The U.S. Department of Defense released fine-grain data in November on surplus military equipment it gave to local law enforcement agencies. The data can get complicated.
So here's a guide to understanding the acronyms contained in the data — and its limitations.
Q: What do the acronyms related to the 1033 program mean?
A: Here are the ones you'll see the most:
- DLA: the Defense Logistics Agency, the arm of the Department of Defense that manages the 1033 program
- MRAP: a Mine Resistant Ambush Protected vehicle
- LEA: a law enforcement agency, such as a local police department
- NSN: the National Stock Number, a 13-digit code used by the military to identify equipment
Q: Has the amount of military equipment acquired by local law enforcement agencies through the 1033 program increased over time? Has the type of equipment they receive changed?

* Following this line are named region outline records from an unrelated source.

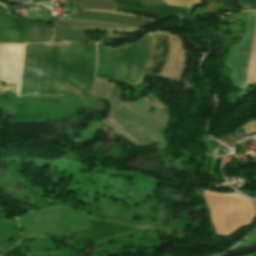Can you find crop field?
<instances>
[{
	"instance_id": "d1516ede",
	"label": "crop field",
	"mask_w": 256,
	"mask_h": 256,
	"mask_svg": "<svg viewBox=\"0 0 256 256\" xmlns=\"http://www.w3.org/2000/svg\"><path fill=\"white\" fill-rule=\"evenodd\" d=\"M109 23L125 24V25L136 26L139 28L142 25L152 23V21L129 17V16L111 15Z\"/></svg>"
},
{
	"instance_id": "dd49c442",
	"label": "crop field",
	"mask_w": 256,
	"mask_h": 256,
	"mask_svg": "<svg viewBox=\"0 0 256 256\" xmlns=\"http://www.w3.org/2000/svg\"><path fill=\"white\" fill-rule=\"evenodd\" d=\"M54 28H64V29H87V30H99V31H108V32H118V33H133L139 29L110 25V24H99V23H87L79 21H70V20H55Z\"/></svg>"
},
{
	"instance_id": "d9b57169",
	"label": "crop field",
	"mask_w": 256,
	"mask_h": 256,
	"mask_svg": "<svg viewBox=\"0 0 256 256\" xmlns=\"http://www.w3.org/2000/svg\"><path fill=\"white\" fill-rule=\"evenodd\" d=\"M114 10L124 11V12H134V13L145 14V15H150V16H154V17H160L162 15V14L148 11V10H138V9H134V8H126V7L117 6V5L115 6Z\"/></svg>"
},
{
	"instance_id": "5a996713",
	"label": "crop field",
	"mask_w": 256,
	"mask_h": 256,
	"mask_svg": "<svg viewBox=\"0 0 256 256\" xmlns=\"http://www.w3.org/2000/svg\"><path fill=\"white\" fill-rule=\"evenodd\" d=\"M44 44L26 45L24 66L40 70Z\"/></svg>"
},
{
	"instance_id": "733c2abd",
	"label": "crop field",
	"mask_w": 256,
	"mask_h": 256,
	"mask_svg": "<svg viewBox=\"0 0 256 256\" xmlns=\"http://www.w3.org/2000/svg\"><path fill=\"white\" fill-rule=\"evenodd\" d=\"M244 10H256V0H238Z\"/></svg>"
},
{
	"instance_id": "4a817a6b",
	"label": "crop field",
	"mask_w": 256,
	"mask_h": 256,
	"mask_svg": "<svg viewBox=\"0 0 256 256\" xmlns=\"http://www.w3.org/2000/svg\"><path fill=\"white\" fill-rule=\"evenodd\" d=\"M254 199L256 201V198H254ZM255 242H256V231L250 237H248L243 242H241L238 247H236V248H234L232 250H237L239 248H242L244 246H247V245L255 243Z\"/></svg>"
},
{
	"instance_id": "34b2d1b8",
	"label": "crop field",
	"mask_w": 256,
	"mask_h": 256,
	"mask_svg": "<svg viewBox=\"0 0 256 256\" xmlns=\"http://www.w3.org/2000/svg\"><path fill=\"white\" fill-rule=\"evenodd\" d=\"M232 16L237 19L247 20L246 33L239 43L230 47L226 63L227 67L232 68L230 73L231 81L244 90L256 11L236 13Z\"/></svg>"
},
{
	"instance_id": "5142ce71",
	"label": "crop field",
	"mask_w": 256,
	"mask_h": 256,
	"mask_svg": "<svg viewBox=\"0 0 256 256\" xmlns=\"http://www.w3.org/2000/svg\"><path fill=\"white\" fill-rule=\"evenodd\" d=\"M109 17L110 15L108 14L80 11L77 19L108 23Z\"/></svg>"
},
{
	"instance_id": "f4fd0767",
	"label": "crop field",
	"mask_w": 256,
	"mask_h": 256,
	"mask_svg": "<svg viewBox=\"0 0 256 256\" xmlns=\"http://www.w3.org/2000/svg\"><path fill=\"white\" fill-rule=\"evenodd\" d=\"M0 42H27L26 22L0 15Z\"/></svg>"
},
{
	"instance_id": "3316defc",
	"label": "crop field",
	"mask_w": 256,
	"mask_h": 256,
	"mask_svg": "<svg viewBox=\"0 0 256 256\" xmlns=\"http://www.w3.org/2000/svg\"><path fill=\"white\" fill-rule=\"evenodd\" d=\"M54 39L62 41H89L90 39L81 30L54 29Z\"/></svg>"
},
{
	"instance_id": "412701ff",
	"label": "crop field",
	"mask_w": 256,
	"mask_h": 256,
	"mask_svg": "<svg viewBox=\"0 0 256 256\" xmlns=\"http://www.w3.org/2000/svg\"><path fill=\"white\" fill-rule=\"evenodd\" d=\"M152 47L148 61L138 77L135 85H139L144 74L149 73L159 76L169 50V34L157 33L152 34ZM141 85V84H140Z\"/></svg>"
},
{
	"instance_id": "e52e79f7",
	"label": "crop field",
	"mask_w": 256,
	"mask_h": 256,
	"mask_svg": "<svg viewBox=\"0 0 256 256\" xmlns=\"http://www.w3.org/2000/svg\"><path fill=\"white\" fill-rule=\"evenodd\" d=\"M112 1L116 4H119V5L156 10L158 12L167 14L169 16L178 17V18H179V16L183 17L184 15H186L187 11H188V10H186L187 8L186 9H180L181 7L180 8H175L176 6L175 7H169L170 5L169 6H161V5L151 4V3L137 1V0H112ZM200 2H201V0H200ZM184 17H186V16H184Z\"/></svg>"
},
{
	"instance_id": "d8731c3e",
	"label": "crop field",
	"mask_w": 256,
	"mask_h": 256,
	"mask_svg": "<svg viewBox=\"0 0 256 256\" xmlns=\"http://www.w3.org/2000/svg\"><path fill=\"white\" fill-rule=\"evenodd\" d=\"M28 42L51 40V27L48 23L27 22Z\"/></svg>"
},
{
	"instance_id": "22f410ed",
	"label": "crop field",
	"mask_w": 256,
	"mask_h": 256,
	"mask_svg": "<svg viewBox=\"0 0 256 256\" xmlns=\"http://www.w3.org/2000/svg\"><path fill=\"white\" fill-rule=\"evenodd\" d=\"M65 2L76 3L82 7L113 9L114 5L110 0H65Z\"/></svg>"
},
{
	"instance_id": "ac0d7876",
	"label": "crop field",
	"mask_w": 256,
	"mask_h": 256,
	"mask_svg": "<svg viewBox=\"0 0 256 256\" xmlns=\"http://www.w3.org/2000/svg\"><path fill=\"white\" fill-rule=\"evenodd\" d=\"M151 47L150 35L131 45L111 48L97 44L96 77L134 84L142 71Z\"/></svg>"
},
{
	"instance_id": "28ad6ade",
	"label": "crop field",
	"mask_w": 256,
	"mask_h": 256,
	"mask_svg": "<svg viewBox=\"0 0 256 256\" xmlns=\"http://www.w3.org/2000/svg\"><path fill=\"white\" fill-rule=\"evenodd\" d=\"M253 82H256V22H255V28H254L253 41H252L246 87L248 84Z\"/></svg>"
},
{
	"instance_id": "8a807250",
	"label": "crop field",
	"mask_w": 256,
	"mask_h": 256,
	"mask_svg": "<svg viewBox=\"0 0 256 256\" xmlns=\"http://www.w3.org/2000/svg\"><path fill=\"white\" fill-rule=\"evenodd\" d=\"M19 46H0L1 80L19 83L25 49ZM95 65V43L46 45L40 74L37 70L24 67L20 84L16 83L15 94L35 95L39 74L36 95L66 94L79 98L85 108L102 111L105 103L87 96Z\"/></svg>"
},
{
	"instance_id": "cbeb9de0",
	"label": "crop field",
	"mask_w": 256,
	"mask_h": 256,
	"mask_svg": "<svg viewBox=\"0 0 256 256\" xmlns=\"http://www.w3.org/2000/svg\"><path fill=\"white\" fill-rule=\"evenodd\" d=\"M110 86V83L95 78L89 95L105 100V97L110 89Z\"/></svg>"
}]
</instances>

A: The data released by the Defense Logistics Agency on Nov. 21 is a snapshot, not a historical record.
The agency tracks "non-controlled" items for one year, and the item is then removed from active inventory.
It tracks "controlled" items — things like rifles and combat vehicles, but also other equipment that you wouldn't think of as tactical (see next question) — that are currently at law enforcement agencies. Since the information is partial, we can't make historical comparisons.
For example, the data doesn't allow us to say whether the amount equipment acquired by an agency has increased over time. We can only say when the equipment that is currently at an agency arrived there.
Law enforcement agencies must track controlled property for as long as it's in their possession.
Q: Controlled, non-controlled: what do those terms mean? Does controlled mean the same thing as weapons?
A: Those are two different classifications for the 1033 equipment — but they're fuzzy.
You can find the definition of controlled property in the California certification package for the 1033 program.
Tonya Johnson, of the Defense Logistics Agency said aircraft, "tactical vehicles" and robots are examples of controlled items that the agency considers tactical. But that doesn't mean every "controlled" item is a tank or rifle.
"You cannot make that distinction because the tactical equipment definition can be subjective," she said.
Q: What's a demilitarization code?
A: You can go down that rabbit hole here and in these three volumes of the Defense Demilitarization Manual.
Q: Are the 1033 items brand new?
A: Not usually. According to a fact sheet provided to Congress on the 1033 program by Defense Logistics Agency director Mark Harnitchek — available in this ACLU report — about 36 percent of equipment is new. About 64 percent — nearly two-thirds — is used.
Q: Does the equipment arrive in good condition?
A: It varies. When the Glendora, Calif. Police Department received two Peacekeeper-style armored vehicles in 1997, the department ended up using one in dozens of SWAT operations and the other for parts.